▸ SOURCE TEXT
• • • •
# BigQuery cost connection

{% hint style="warning" %}
**IP RESTRICTIONS**

Make sure to allow traffic from one of the Paradime IPs in your firewall depending on the data location selected.

👉 See also: [Paradime IP addresses](https://docs.paradime.io/app-help/developers/ip-restrictions).
{% endhint %}

## BigQuery setup guide

### 1. Creating a Service Account User in BigQuery

Follow these steps to create a new service account user for Paradime and grant the required permissions at the project level:

1. **Go to Google Cloud Console and**[ **navigate to IAM & Admin**](https://console.cloud.google.com/iam-admin/serviceaccounts):
   * Select your project from the project selector at the top.
   * Go to the "IAM & Admin" section.
2. **Create Service Account**:
   * Click on "Service Accounts".
   * Click "Create Service Account".
   * Enter the Service Account name (e.g., `paradime-radar-user`).
   * Click "Create and Continue".
3. **Assign Roles**:
   * Assign the necessary roles to the service account:
     * **`BigQuery Resource Viewer`**
     * **`BigQuery Job User`**
4. **Complete and Save**:
   * Click "Done" after assigning the roles.
   * The service account will now be created with the assigned permissions.
5. **Generate Key**:
   * Go to the "Keys" tab and click "Add Key" -> "Create New Key".
• • • •
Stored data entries
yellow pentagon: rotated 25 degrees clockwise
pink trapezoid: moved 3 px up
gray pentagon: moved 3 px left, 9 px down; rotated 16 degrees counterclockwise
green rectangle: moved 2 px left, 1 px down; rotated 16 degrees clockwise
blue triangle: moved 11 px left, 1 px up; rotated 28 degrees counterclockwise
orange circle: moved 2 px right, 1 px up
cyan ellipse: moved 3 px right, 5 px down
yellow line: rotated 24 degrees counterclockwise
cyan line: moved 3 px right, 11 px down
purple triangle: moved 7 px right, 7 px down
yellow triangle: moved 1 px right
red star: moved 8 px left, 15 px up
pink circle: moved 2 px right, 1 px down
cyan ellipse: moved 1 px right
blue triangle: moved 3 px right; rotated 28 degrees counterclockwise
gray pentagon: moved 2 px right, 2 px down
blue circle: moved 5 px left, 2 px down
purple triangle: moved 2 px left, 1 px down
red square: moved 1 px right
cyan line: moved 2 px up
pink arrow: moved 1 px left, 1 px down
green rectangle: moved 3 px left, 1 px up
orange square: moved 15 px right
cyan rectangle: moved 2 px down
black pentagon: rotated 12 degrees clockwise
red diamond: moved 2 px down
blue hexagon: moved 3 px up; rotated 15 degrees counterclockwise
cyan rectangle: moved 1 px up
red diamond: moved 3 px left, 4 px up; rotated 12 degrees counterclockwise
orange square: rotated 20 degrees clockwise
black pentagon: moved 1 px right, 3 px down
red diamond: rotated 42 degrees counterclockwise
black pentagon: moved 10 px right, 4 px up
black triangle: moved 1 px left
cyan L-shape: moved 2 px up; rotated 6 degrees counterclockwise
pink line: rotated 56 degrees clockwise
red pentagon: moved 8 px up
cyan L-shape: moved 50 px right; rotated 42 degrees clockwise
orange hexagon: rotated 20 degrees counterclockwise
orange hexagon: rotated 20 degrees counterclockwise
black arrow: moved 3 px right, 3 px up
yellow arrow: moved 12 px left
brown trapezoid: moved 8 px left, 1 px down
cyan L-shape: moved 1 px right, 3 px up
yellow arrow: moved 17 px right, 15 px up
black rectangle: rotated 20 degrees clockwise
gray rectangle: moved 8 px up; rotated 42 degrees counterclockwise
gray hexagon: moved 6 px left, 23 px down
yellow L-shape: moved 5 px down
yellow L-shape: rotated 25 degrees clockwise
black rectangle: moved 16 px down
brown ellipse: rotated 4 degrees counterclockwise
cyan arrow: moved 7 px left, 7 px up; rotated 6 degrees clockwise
• • • •
▸ WHAT TO WORK ON
(a) Print the passage of the BigQuery cost connection page between "2. **Create Service" and "the assigned permissions.", inclusive.
(b) Arrange the records between their first line and the line holding "yellow line: rotated", inclusive, as a JSON list of strings with one string per line, leaving out blank lines.

▸ PER-TASK ANSWERS
(a)
2. **Create Service Account**:
   * Click on "Service Accounts".
   * Click "Create Service Account".
   * Enter the Service Account name (e.g., `paradime-radar-user`).
   * Click "Create and Continue".
3. **Assign Roles**:
   * Assign the necessary roles to the service account:
     * **`BigQuery Resource Viewer`**
     * **`BigQuery Job User`**
4. **Complete and Save**:
   * Click "Done" after assigning the roles.
   * The service account will now be created with the assigned permissions.

(b)
[
  "yellow pentagon: rotated 25 degrees clockwise",
  "pink trapezoid: moved 3 px up",
  "gray pentagon: moved 3 px left, 9 px down; rotated 16 degrees counterclockwise",
  "green rectangle: moved 2 px left, 1 px down; rotated 16 degrees clockwise",
  "blue triangle: moved 11 px left, 1 px up; rotated 28 degrees counterclockwise",
  "orange circle: moved 2 px right, 1 px up",
  "cyan ellipse: moved 3 px right, 5 px down",
  "yellow line: rotated 24 degrees counterclockwise"
]